NAND flash memory is known as one type of nonvolatile semiconductor memory. The cell structure of a NAND flash memory is a stacked gate structure with a first insulating film, a charge storage film, a second insulating film, and a control gate electrode stacked on a semiconductor layer in this order. The first insulating film is also called a “tunnel insulating film.” The second insulating film is called an “intergate insulating film” when the charge storage film is a floating gate electrode formed of polycrystalline silicon, and called a “block insulating film” when the charge storage film is an insulating film that stores charge.
Conventionally, the first insulating film and the second insulating film have been formed of silicon oxide or silicon oxynitride. However, as flash memories tend to decrease in size and increase in capacity, the interference between cells becomes more remarkable in rocket-type cells. For this reason, the employment of a planar cell structure instead of the rocket-type cell structure is being studied. However, silicon oxide or silicon oxynitride that has been conventionally used to form the second insulating film is, in the case of a planar cell structure, insufficient to ensure the coupling ratio and to maintain the insulation between the floating gate electrode or charge storage film and the control gate electrode.
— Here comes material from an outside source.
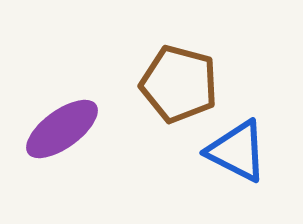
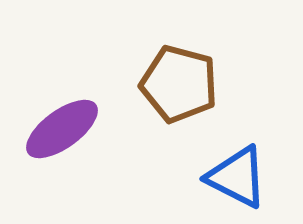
blue triangle: moved 26 px down
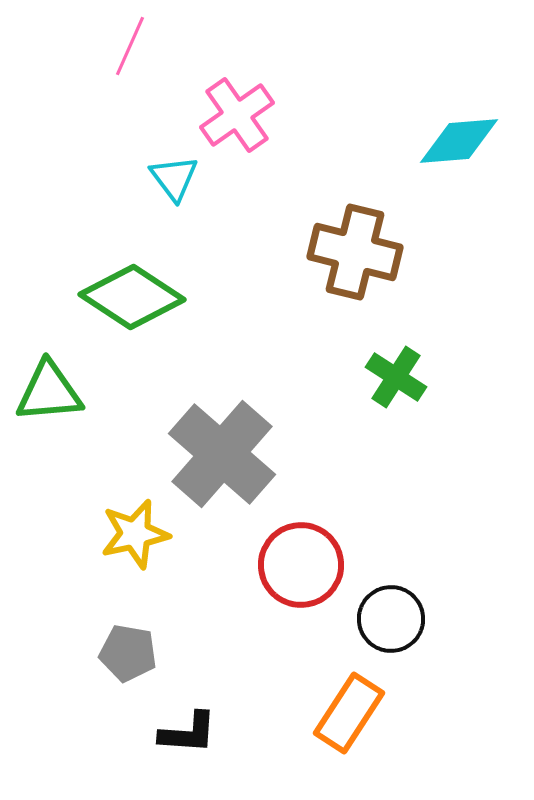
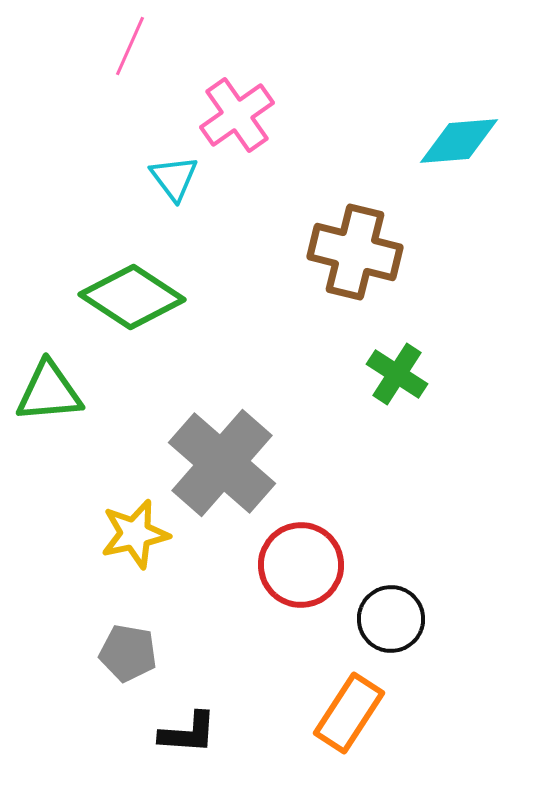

Therefore, a material of even higher dielectric constant needs to be used. Due to its high dielectric constant, wide bandgap, and high thermal stability, the application of a lanthanum aluminum silicon oxide film to the second insulating film is pursued.
However, the requirements of the second insulating film are not only a low leakage current but also a high breakdown voltage and a low charge-trapping capability. It is therefore important to improve the reliability of the high-k material used to form the second insulating film. Besides ensuring the reliability of the second insulating film, preventing the degradation of the first insulating film caused by write and erase operations is necessary in order to improve the reliability of the memory cell itself. As has been described, a nonvolatile semiconductor memory having highly reliable memory cells is required.